Otago to increase international student fees

The University of Otago council has voted to increase its international student fees across a range of subjects for 2019.

In papers prepared for a university council meeting this week, deputy vice-chancellor for external engagement Helen Nicholson said the university's Study Abroad fees were already the highest in the country and she recommended they not be changed.

''In a price-sensitive market, which is particularly the case in Europe, it is advisable that we do not outprice ourselves by increasing fees further above the other New Zealand universities,'' Prof Nicholson said.

However, fees will rise across the board for other international programmes.

Health sciences undergraduate and postgraduate courses had some of the biggest rises, rising by 5% and 4% respectively and undergraduate humanities subjects - excluding law - rose by 3%.

The most expensive subject for international students to study will still be dental surgery, coming in at $95,319 a year, $5000 higher than the present fee.

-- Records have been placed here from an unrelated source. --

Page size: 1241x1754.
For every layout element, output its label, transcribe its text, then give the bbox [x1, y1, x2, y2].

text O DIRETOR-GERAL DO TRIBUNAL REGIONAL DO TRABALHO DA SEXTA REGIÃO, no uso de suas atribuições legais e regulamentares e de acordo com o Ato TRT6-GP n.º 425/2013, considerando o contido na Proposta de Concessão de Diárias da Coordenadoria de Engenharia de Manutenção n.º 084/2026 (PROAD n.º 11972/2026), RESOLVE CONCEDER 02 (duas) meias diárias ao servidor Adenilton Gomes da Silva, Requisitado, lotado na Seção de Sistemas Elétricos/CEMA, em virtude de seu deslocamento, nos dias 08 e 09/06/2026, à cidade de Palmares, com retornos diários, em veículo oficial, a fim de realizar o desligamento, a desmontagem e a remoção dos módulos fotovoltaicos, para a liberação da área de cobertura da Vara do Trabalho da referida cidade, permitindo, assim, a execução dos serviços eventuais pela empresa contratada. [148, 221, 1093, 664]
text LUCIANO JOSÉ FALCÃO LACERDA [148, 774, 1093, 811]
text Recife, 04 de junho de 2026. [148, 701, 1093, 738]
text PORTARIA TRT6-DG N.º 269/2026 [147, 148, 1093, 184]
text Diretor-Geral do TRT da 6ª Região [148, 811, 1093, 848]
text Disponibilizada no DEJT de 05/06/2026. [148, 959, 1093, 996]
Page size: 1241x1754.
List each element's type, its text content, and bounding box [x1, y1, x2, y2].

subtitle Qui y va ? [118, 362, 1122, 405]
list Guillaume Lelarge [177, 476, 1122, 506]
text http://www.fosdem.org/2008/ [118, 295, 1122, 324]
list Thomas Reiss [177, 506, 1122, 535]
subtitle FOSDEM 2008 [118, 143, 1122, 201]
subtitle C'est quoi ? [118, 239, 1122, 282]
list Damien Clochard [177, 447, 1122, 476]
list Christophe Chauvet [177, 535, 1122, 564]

International fees to study law rose by 4%, and the master of peace and conflict studies programme rose by 5%.

In the science department, undergraduate and postgraduate subjects rose by 3%.

Business subjects had only a small rise of 2% for both undergraduate and postgraduate subjects.

Prof Nicholson said Otago was ''particularly well-known for the strength of its health sciences programmes, with international student applications far exceeding the places available for the professional programmes''.

The most popular undergraduate subjects for international students to study last year included science, which drew 248 students, commerce, which had 157, dental surgery, which attracted 83 and health sciences, which had 76.

The decision on tuition fees comes shortly after the university dropped 24 places in annual international QS rankings. Otago is now rated 175th worldwide. The university is still ranked second in New Zealand after Auckland University.

Academic deputy vice-chancellor Vernon Squire was unconcerned about the drop, saying the ranking was a ''satisfying result'' and the university was ''pleased to continue to secure a strong international ranking from QS for 2019''.

''It is important to note that ranking results do fluctuate, both up and down, from year to year,'' Prof Squire said.